О, чего-то именно такого она от этого гостя и ожидала! Его мысли и вопросы стали постепенно и её вопросами.
Гость собирался в ближайшее время в Болонью. Встреча с профессором медицины была неотложной: он должен был ехать срочно и — один — чтобы поучаствовать в некоторых, вероятно рискованных, опытах. Путь в Болонью лежал через столицу папских владений — Рим.
Какой путешественник, приехав в Италию, откажется от Рима!
Перед отъездом в Болонью гость предложил подруге моей съездить вместе на помпеянские раскопки. И хотя она там бывала до того не раз, желание провести целый день в компании столь удивительного человека, давно владевшего не только всеми её думами, но и уже — в чём она не решалась признаться себе, ибо признаться в таком всё-таки было страшно — сердцем, была столь неодолимой, что подруга моя, особо не думая, ответила согласием.
Поехали верхом ранним утром. По дороге посетили Королевский музей во дворце Портичи, где хранилось многое, что нашли в Геркулануме и Помпее, а потом уже отправились, в объезд Неаполя, к оставленному на самих руинах — смотреть мозаики и фрески, действие на которые свежего воздуха было сочтено безопасным. Ближе к руинам ехали вдоль моря. Самое сильное впечатление на подругу мою произвели тогда не предметы искусства, давно ей знакомые, а цвета и формы окружающего, словно преломлённые в искусстве: и то и другое она видела новыми глазами. Чистое синее небо, светло-коричневый дворец Портичи, золотое нежаркое солнце, а за Неаполем и зеленоватое море, с которого дул приятный ветер, тёмная зелень как на склонах гор, так и между горами и морем — там, где растут пинии или лиственные деревья, коричневая земля, сизый Везувий, над которым вился дым, — ни один из цветов не слепящий, все формы мягкие, а там, где, как в созданной человеком архитектуре, есть прямые углы, даже они не казались резкими, выбивающимися из общего ритма. И те же цвета, те же формы проступали на извлечённых из-под пепла мозаиках и фресках.
Казалось, видимое отражает то, что лежало в земле, а искусство, разбуженное ото сна, влияет на цвета и формы, которые они сейчас наблюдали. Но как это могло случиться? Неужели жизнь вокруг Везувия и вправду не переменилась за шестнадцать или семнадцать веков? А переменилась ли смерть? И какая сила смогла вернуть почти мёртвое к жизни — да так, что возвращённое по форме и цвету неотличимо от того, что вокруг?
Спутник её хотел осмотреть всё, что было найдено в Доме Фавна; в нём недавно откопали мозаику битвы Великого Александра с Дарием, и её, господа, если вы не слышали, вся Европа обсуждала. Говорят, мозаика — копия более древней картины, чуть не времён самого Александра Великого.
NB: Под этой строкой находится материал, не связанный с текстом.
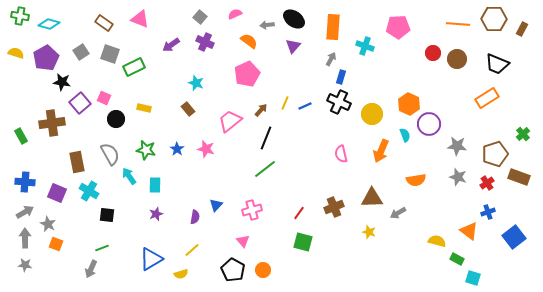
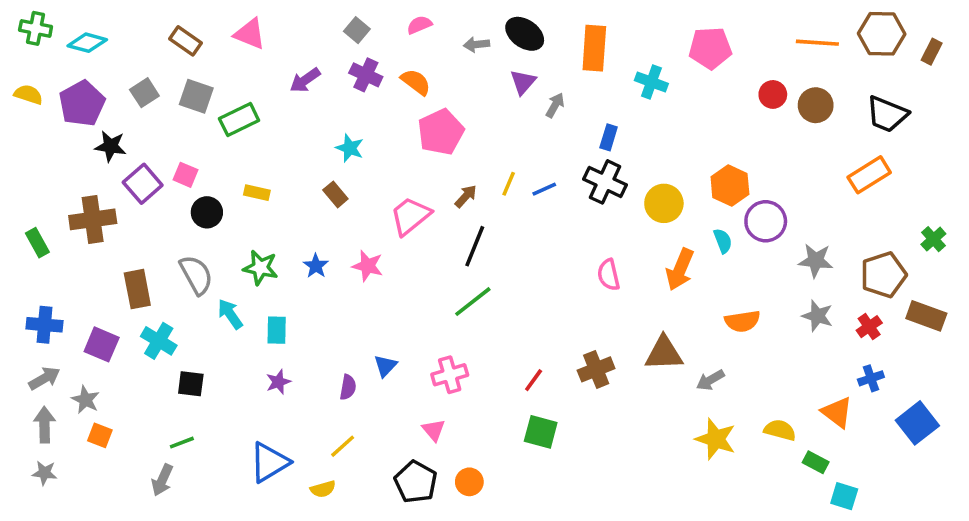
orange semicircle: (249, 41) -> (416, 82), moved
gray arrow: (331, 59) -> (555, 105), moved
yellow star: (369, 232) -> (716, 439), moved, size x1.6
Цвета той мозаики кажутся произошедшими от трёх очень близких цветов: это всё оттенки светло-коричневого, жёлто-коричневого и коричнево-красного, словно картину ту залило — из-за спины Александра — светом заходящего солнца. Была в Доме Фавна и другая мозаика: обнажённая белокожая женщина склонилась на грудь загорелому Фавну, и, всё что их разделяет, — кусок зелёной материи; веки женщины сомкнуты. И так они и сидят, господа, в истоме, в близости без близости, и тоже весь облик картины какой-то вечерний. Наконец, если не знаете, найдена была в том доме мозаика с Дионисом — крылатым младенцем, едущим с металлической чашей в руках на полосатом тигре; вокруг шеи тигра сплетено ожерелье из виноградной лозы; а едут они в сумерки, притом по обрыву; фон той картины чёрен. Словно нас предупреждают о тёмном, погибельном в страсти. Вообще этот дом, дом образов страсти — военной, любовной, — дом экстатического опьянения, был одновременно домом вечера, сумерек и даже, наверное, ночи. В которой плясала найденная под пеплом медная статуя Фавна, стоявшая в самом центре дома. Они осматривали этот дом, пробывший шестнадцать или семнадцать веков под остывшим пеплом, как оживший.
— «Пробудить от глубокого оцепенения может сильное чувство, влечение к совершенно на тебя непохожему, — говорил ей спутник, — сродни любви, — говорил ей спутник её на руинах. — Мы ведь по-настоящему любим эти извлечённые из-под земли остатки, и потому в наших руках они пробудились. Надгробие сломано; то, что казалось мёртвым, цветёт. Любовь движет не одним солнцем и другими светилами. Да-да, та самая „l’amor che move il sole e l’altre stelle“[7], как сказал о ней Дант, но и всякой победой над смертью, всяким началом цветения. Вот оно — дивное дело любви!»